The FOMC is just full of surprises, isn’t it? While their September rate decision turned out surprisingly dovish, the tone of their monetary policy statement this month was the exact opposite!
As expected, the Fed decided to carry on with its taper schedule, effectively ending their QE program with a $15 billion monthly reduction in asset purchases. The committee also decided to retain the “considerable time” wording when it comes to discussing how long they plan to keep interest rates unchanged.
Their economic assessment was relatively more upbeat this time around, as policymakers seemed more optimistic about employment and inflation prospects. Their statement acknowledged the solid hiring gains and the lower unemployment rate, citing that the underutilization of labor resources is “gradually diminishing”, modified from their previous statement referring to a “significant underutilization” in labor resources.
As for inflation, Fed officials still projected that near-term price pressures might be weighed down by falling energy prices but added that “the likelihood of inflation running persistently below 2 percent has diminished somewhat.” Forex market participants interpreted this as a sign that the FOMC is less concerned about deflationary risks brought about by dollar appreciation for now.
With that, several analysts remarked that the Fed is back as one of the more hawkish central banks in the ‘hood.

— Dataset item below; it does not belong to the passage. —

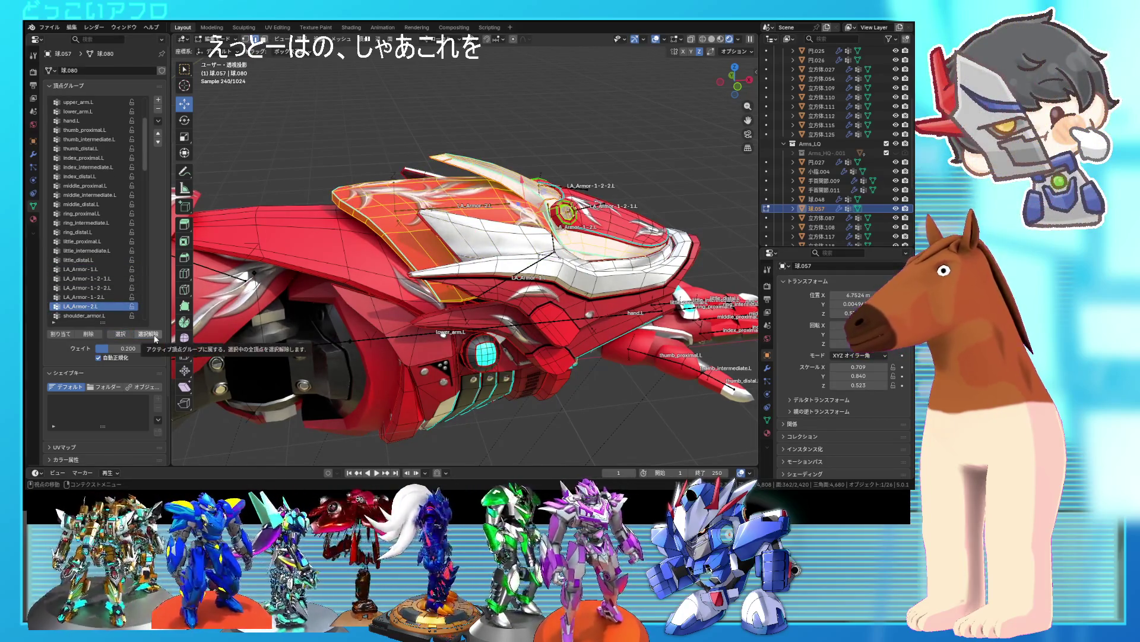
click(593, 249)
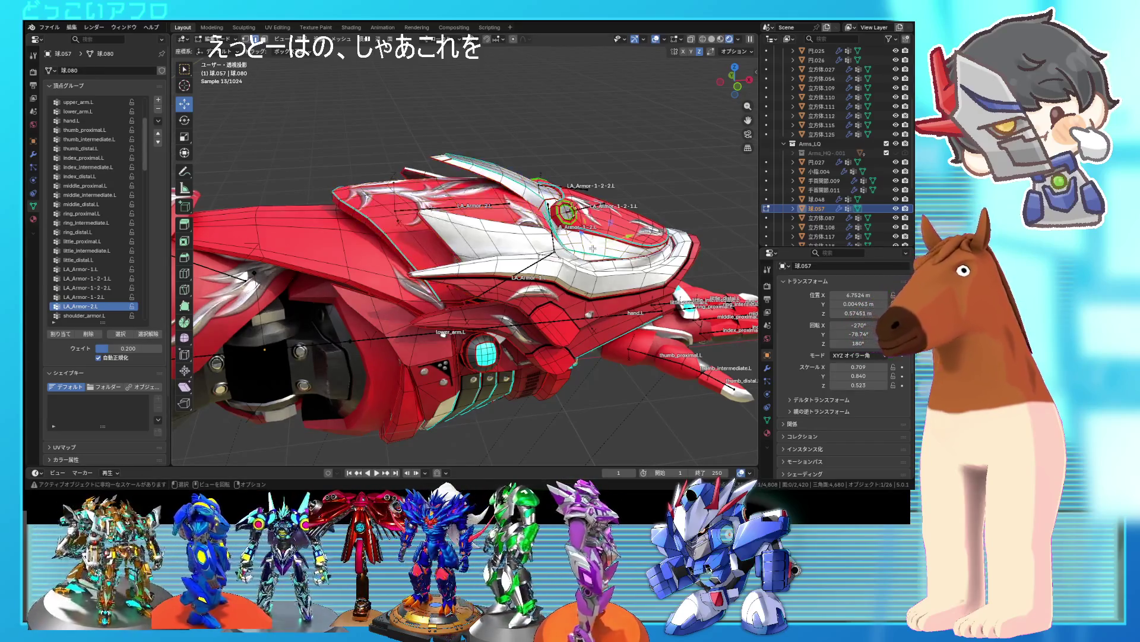
key(l)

Some were even surprised to find out that Fed Chairperson Yellen and her gang of policymakers didn’t dwell too much on the negative impact of a euro zone recession and the slowdown in China. Judging from the Greenback’s reaction, it looks like forex traders are once again pricing in expectations of a Fed rate hike by mid-2015!
Of course a lot could still happen until then and not even Yellen can guarantee that the U.S. will stay on track to recovery in the midst of a potential global economic downturn. Do you think the U.S. economy could stay ahead of the pack in the next few months?